Incursion festive et privilégiée dans la pampa argentine lors de l'évènement gaucho par excellence: la Fête de la tradition, qui se déroule en novembre de chaque année depuis 1939. Un récit de cowboys, au parfum argentin.

San Antonio de Areco est un pittoresque bourg colonial typique du campo (la campagne argentine). À 113 km de Buenos Aires, c'est un voyage au coeur de l'univers du gaucho, cet archétype de la nation argentine, rendu célèbre par des récits comme Don Segundo Sombra (1926) de Ricardo Güiraldes, auteur et poète d'Areco.

Ici, une fois l'an, on le fête en grande pompe durant trois jours; un véritable hommage au campo! Des gauchos de tout le pays s'y rendent.

Et la fête commence avec une peña, un bal populaire folklorique, au clair de lune.

Héritage paisano

Derrière le Museo Gauchesco, on croise Feliciano Mallia, venu de son village à cheval pour l'occasion.

Installé dans un champ avec son troupeau, l'éleveur se décrit comme un «paysan». Fièrement accompagné de ses deux jeunes enfants, il leur a fait partager son amour des chevaux: «Le cheval est ce qui nous unit à tout, c'est notre grande passion.» Il tient aussi à transmettre aux petits les traditions gauchescas. «Il faut au moins savoir d'où ça vient, ce que c'est, explique-t-il, car un peuple sans tradition n'a pas d'avenir.»

Le gaucho argentin représente plus que la figure traditionnelle du gardien des troupeaux, courageux et libre, il est aujourd'hui un protecteur des coutumes ancestrales du campo.

L'artisan, symbole gaucho

Traversant la Plaza Ruiz de Arellano, on se dirige vers la maison Draghi, incontournable de la platería gauchesca, où ces artisans orfèvres d'Areco travaillent l'argent.

«Mon père est né au milieu du campo», raconte Mariano Draghi, en parlant de Juan Jose Draghi, génial autodidacte qui a fait renaître l'orfèvrerie traditionnelle. «Il a développé son propre style», explique celui qui a repris l'atelier.

Dans le hall, les ornements typiques du gaucho, comme des rastras (ceinturons à boucle) et des couteaux. Sur un mur, des photos, dont celle d'un trophée de polo en argent massif remis par la reine d'Angleterre.

«Le vrai gaucho, c'est le type qui est connecté à la nature, pense Mariano Draghi. Il aime le coucher du soleil, les nuits étoilées, le silence. Il écoute, parle peu. C'est une personne simple, humble.

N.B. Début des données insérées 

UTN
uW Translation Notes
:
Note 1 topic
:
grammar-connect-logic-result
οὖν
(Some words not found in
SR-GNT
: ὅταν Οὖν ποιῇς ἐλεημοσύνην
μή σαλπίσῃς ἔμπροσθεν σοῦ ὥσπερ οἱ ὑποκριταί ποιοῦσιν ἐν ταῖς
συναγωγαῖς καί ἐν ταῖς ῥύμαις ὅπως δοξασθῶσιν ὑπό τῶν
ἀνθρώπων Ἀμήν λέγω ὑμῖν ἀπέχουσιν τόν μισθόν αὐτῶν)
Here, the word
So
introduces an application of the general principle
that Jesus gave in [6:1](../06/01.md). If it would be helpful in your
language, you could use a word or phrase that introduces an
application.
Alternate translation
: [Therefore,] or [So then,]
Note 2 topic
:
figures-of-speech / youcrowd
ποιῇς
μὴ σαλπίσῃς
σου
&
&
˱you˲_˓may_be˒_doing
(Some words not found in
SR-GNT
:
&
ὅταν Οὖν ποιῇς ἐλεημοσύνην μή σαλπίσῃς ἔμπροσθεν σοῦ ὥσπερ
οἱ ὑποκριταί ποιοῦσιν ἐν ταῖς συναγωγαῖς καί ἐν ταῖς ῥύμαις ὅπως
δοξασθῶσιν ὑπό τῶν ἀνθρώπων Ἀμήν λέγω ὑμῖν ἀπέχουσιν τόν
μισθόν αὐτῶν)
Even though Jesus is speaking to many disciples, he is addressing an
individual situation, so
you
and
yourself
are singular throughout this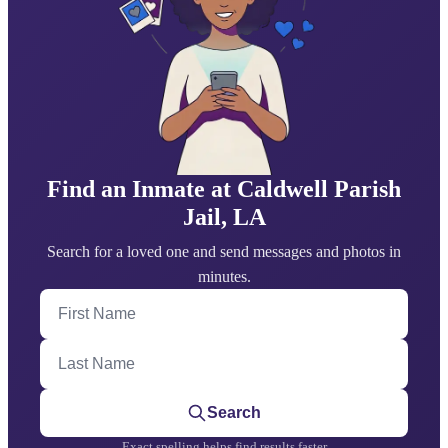
Find an Inmate at Caldwell Parish
Jail, LA
Search for a loved one and send messages and photos in
minutes.
First Name
Last Name
Search
Exact spelling helps find results faster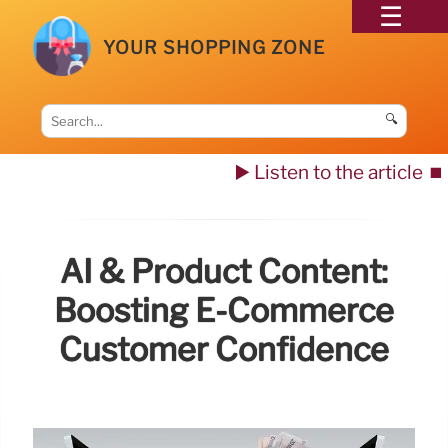
YOUR SHOPPING ZONE
🔍
▶️ Listen to the article
⏹️
AI & Product Content:
Boosting E-Commerce
Customer Confidence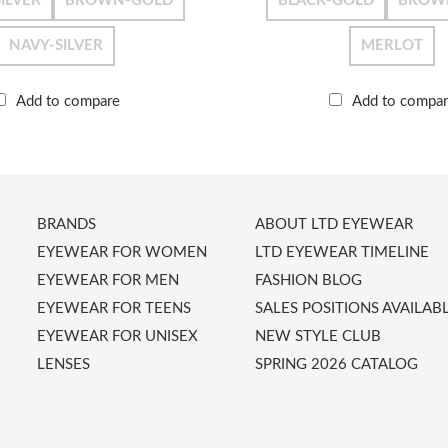
ILVER
BROWN-GOLD
BLACK-GOLD
BROW
NAVY-SILVER
MERLOT
Add to compare
Add to compa
BRANDS
ABOUT LTD EYEWEAR
EYEWEAR FOR WOMEN
LTD EYEWEAR TIMELINE
EYEWEAR FOR MEN
FASHION BLOG
EYEWEAR FOR TEENS
SALES POSITIONS AVAILAB
EYEWEAR FOR UNISEX
NEW STYLE CLUB
LENSES
SPRING 2026 CATALOG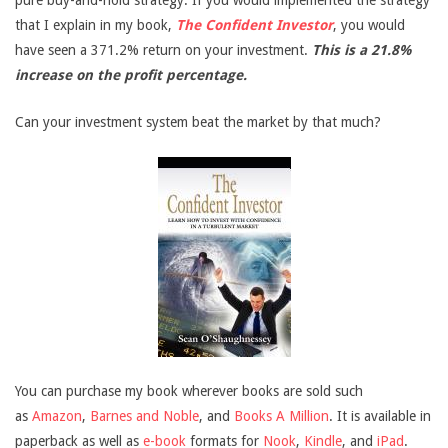
pure buy-and-hold strategy. If you would implemented the strategy
that I explain in my book,
The Confident Investor
, you would
have seen a 371.2% return on your investment.
This is a 21.8%
increase on the profit percentage.
Can your investment system beat the market by that much?
You can purchase my book wherever books are sold such
as
Amazon
,
Barnes and Noble
, and
Books A Million
. It is available in
paperback as well as
e-book
formats for
Nook
,
Kindle
, and
iPad
.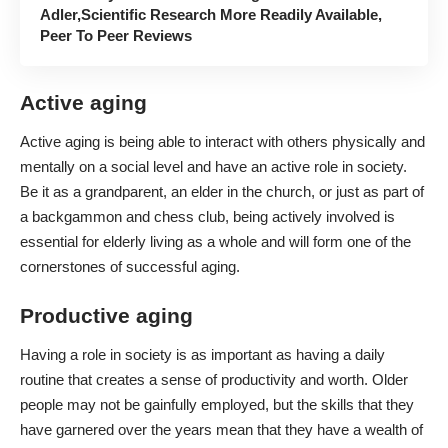
Adler,Scientific Research More Readily Available,
Peer To Peer Reviews
Active aging
Active aging is being able to interact with others physically and
mentally on a social level and have an active role in society.
Be it as a grandparent, an elder in the church, or just as part of
a backgammon and chess club, being actively involved is
essential for elderly living as a whole and will form one of the
cornerstones of successful aging.
Productive aging
Having a role in society is as important as having a daily
routine that creates a sense of productivity and worth. Older
people may not be gainfully employed, but the skills that they
have garnered over the years mean that they have a wealth of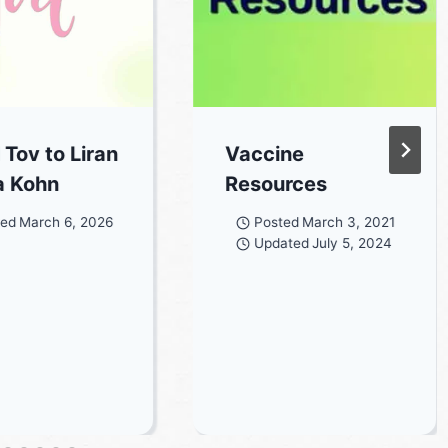
 Tov to Liran
Vaccine
a Kohn
Resources
ted
March 6, 2026
Posted
March 3, 2021
Updated
July 5, 2024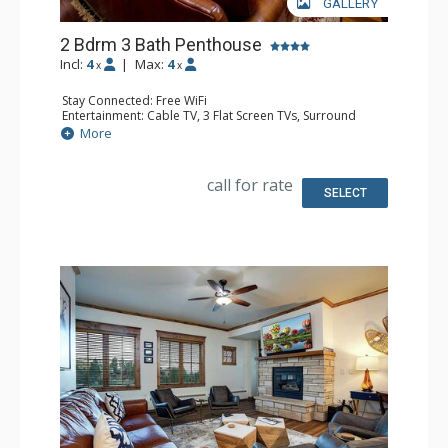
GALLERY
2 Bdrm 3 Bath Penthouse
Incl:
4
|
Max:
4
x
x
Stay Connected: Free WiFi
Entertainment: Cable TV, 3 Flat Screen TVs, Surround
Sound System
More
Extras: Balcony, 3 Ceiling Fans, Washer & Dryer
Kitchen: Blender, Coffee Maker, Dishwasher, Full Kitchen,
Kettle, Microwave, Toaster
call for rate
Bathroom: Full Bathroom, 2 Full Bathrooms, Jetted Tub,
SELECT
Shower
Comfort: Air Conditioning, Gas Fireplace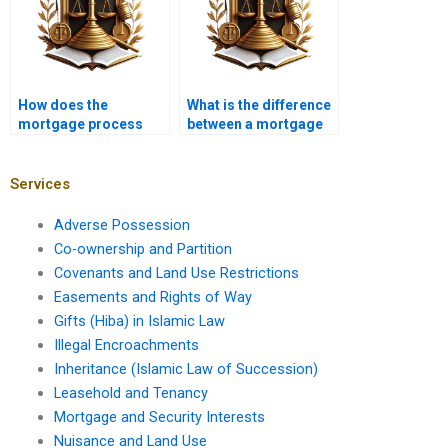
How does the
What is the difference
mortgage process
between a mortgage
vary for foreign
broker and a banker?
investors?
Services
Adverse Possession
Co-ownership and Partition
Covenants and Land Use Restrictions
Easements and Rights of Way
Gifts (Hiba) in Islamic Law
Illegal Encroachments
Inheritance (Islamic Law of Succession)
Leasehold and Tenancy
Mortgage and Security Interests
Nuisance and Land Use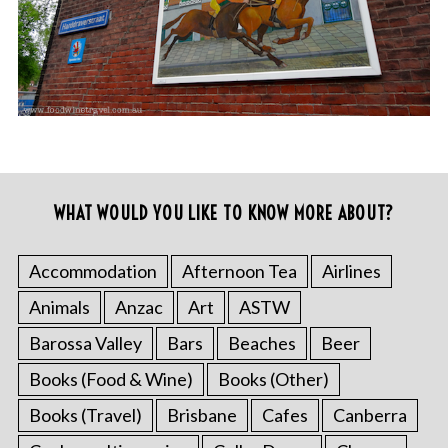
WHAT WOULD YOU LIKE TO KNOW MORE ABOUT?
Accommodation
Afternoon Tea
Airlines
Animals
Anzac
Art
ASTW
Barossa Valley
Bars
Beaches
Beer
Books (Food & Wine)
Books (Other)
Books (Travel)
Brisbane
Cafes
Canberra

C'est ce que j'aime de la culture gaucho et ce qui me connecte à elle, mais c'est aussi ce qui s'est perdu.»

Photo Izabel Zimmer, collaboration spéciale

Rosaura Pazzaglia (à gauche) et les gauchas de l'estancia El Peual

Pas qu'une affaire d'hommes!

Le lendemain, on est invité par Rosaura Pazzaglia dans son estancia coloniale, El Peual. Mousseux du pays, musique, barbecue argentin: 200 convives du campo sont réunis - on fêtera de midi à minuit!

Les natives du coin, criollas, sont nombreuses. Justa Guevara, la trentaine, a choisi le campo, où elle est responsable des chevaux de l'estancia. «En ce moment, on a des chevaux en entraînement avec les carruajes [calèches] et d'autres en domptage, explique-t-elle, ajoutant que ce n'est pas si facile d'exercer sa profession. On a une culture machiste bien enracinée, mais je ne m'imagine pas vivre ailleurs!»

Grande clôture

Le dernier jour des festivités, les fameuses jineteadas, des compétitions équestres, sont à l'honneur.

Un grand défilé entame la journée. Plus de 1500 paysans et leur monture, parés de leurs plus beaux habits - les chevaux aussi -, prennent d'assaut les rues. Béret, bottes éculées, poignard derrière la ceinture, robes champêtres: chaque détail compte.

Plusieurs femmes de l'estancia y participent, ainsi que Feliciano Mallia. Chacarera et autres danses traditionnelles ouvrent le défilé. «iViva la patria! iViva Areco!», crie l'animateur dans un micro. «iViva!», répond la foule.